First, the argument can go that if God has chosen His people to be with in Heaven, does that mean He’s also created people having decided he’s not going to choose them, in other words has God predestined some people to go to hell? This second element is referred to as “double Predestination” and something that classically many Protestants have adhered to but which the Church has condemned. The Church of England’s Articles of Religion 17 teach us that “Predestination to Life is the everlasting purpose of God … to deliver from curse and damnation those whom He hath chosen in Christ out of mankind.” The Catechism of the Catholic Church §600 is even more explicit: “God predestines no one to go to hell.” This we see in the writings of St Paul, when he consoles St Timothy with the words: “God desires everyone to be saved” (I Timothy 2:4). The heresy that God predestines some to go to hell cannot therefore be true. God’s will is clearly that He wants everyone to be saved and we are engaging ourselves in that mission when we tell people about Jesus and invite them into the fold and into a livelier relationship with the Lord.
The second thing to remember is that this Doctrine of Predestination does not limit our freedom to choose. Notice this very sets of actions happening in our first reading where Paul and Barnabas, now about 15 years after the death of Jesus find themselves in Antioch in northern Syria. Paul and Barnabas have been commissioned with this mission by the church (Acts 13:1-4). They preach Jesus to those of faith but all they get in return is jealousy and blasphemies. So they conclude that those people must simply not wish to be saved and therefore they will go to the pagans. Here we see a living out of the same movement which is the will of God, that all might be saved and come to the full knowledge of God in Christ Jesus. The rich folk in that first reading who oppose the Gospel then work together to try and expel Paul and Barnabas who in turn “shake the dust from their feet in defiance.” People can resell against God’s choosing and exclude themselves from God’s grace and we in turn, after much effort first of all and with a heavy heart will sometimes have to just leave them to get on with it.
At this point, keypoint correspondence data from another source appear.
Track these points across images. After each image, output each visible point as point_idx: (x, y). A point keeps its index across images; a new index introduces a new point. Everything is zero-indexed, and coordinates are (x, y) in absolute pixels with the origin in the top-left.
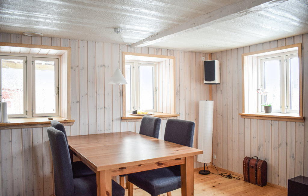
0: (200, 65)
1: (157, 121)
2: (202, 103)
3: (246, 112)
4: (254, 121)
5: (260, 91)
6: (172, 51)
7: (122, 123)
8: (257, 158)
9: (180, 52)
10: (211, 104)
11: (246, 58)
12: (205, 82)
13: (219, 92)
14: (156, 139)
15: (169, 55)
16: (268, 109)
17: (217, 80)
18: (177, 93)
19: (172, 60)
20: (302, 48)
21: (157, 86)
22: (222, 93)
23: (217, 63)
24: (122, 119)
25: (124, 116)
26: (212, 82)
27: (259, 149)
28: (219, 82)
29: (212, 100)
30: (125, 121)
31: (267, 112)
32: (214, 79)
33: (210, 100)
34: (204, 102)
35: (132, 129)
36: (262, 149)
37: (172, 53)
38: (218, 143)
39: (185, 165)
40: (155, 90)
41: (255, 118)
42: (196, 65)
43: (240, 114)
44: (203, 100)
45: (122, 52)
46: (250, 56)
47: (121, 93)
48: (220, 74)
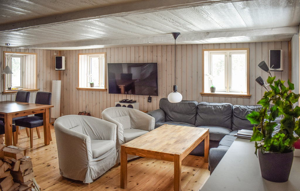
0: (53, 58)
1: (28, 93)
2: (54, 82)
3: (80, 87)
4: (84, 92)
5: (88, 75)
6: (35, 50)
7: (3, 95)
8: (85, 112)
9: (40, 50)
10: (59, 82)
11: (80, 56)
12: (56, 69)
13: (65, 74)
14: (27, 103)
15: (33, 52)
16: (92, 85)
17: (63, 68)
18: (38, 76)
19: (35, 56)
20: (106, 55)
21: (24, 71)
22: (66, 75)
23: (63, 58)
24: (3, 93)
25: (4, 91)
26: (60, 69)
27: (86, 107)
28: (65, 69)
29: (60, 80)
30: (5, 94)
31: (91, 87)
32: (61, 68)
33: (59, 80)
34: (55, 81)
35: (9, 99)
36: (88, 107)
37: (35, 51)
38: (64, 106)
39: (45, 113)
40: (23, 73)
41: (84, 90)
42: (50, 58)
43: (76, 88)
44: (55, 80)
45: (4, 51)
46: (83, 56)
47: (3, 77)
48: (66, 64)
I just want to conclude by making a general thought about exclusion. We live in a society which makes much of despising the excluding of people. And yet this society has actually created the conditions whereby loneliness is more of a problem than ever in living memory. There’s a particular irony, I fear. We are also more likely to exclude people in our own society now if we disagree with them. People can exclude themselves from society and from the society of the church and ultimately from God. Society can’t really cope with the real consequences of exclusion and we will need to remind it of them and the damage of it. It is the flip side of free choice, God’s gift to us, a painful one at that. We each of us will have something in our life that cuts us off from God, from other folk and from the Church and we need to place a bridge in that place, the bridge of God’s mercy and compassion, the bride of the Cross, the bridge of this Mass, that we may be separated no longer.
So, be glad, my friends, through the trial of this week to know that we the baptised are God’s chosen, an elect who have the option to choose life or death, goodness or hatred. When we proclaim the Gospel if it bears fruit then we will be speaking to people whom God has already called, justified and predestined unto eternal life so we have nothing to fear. Alleluia. Amen.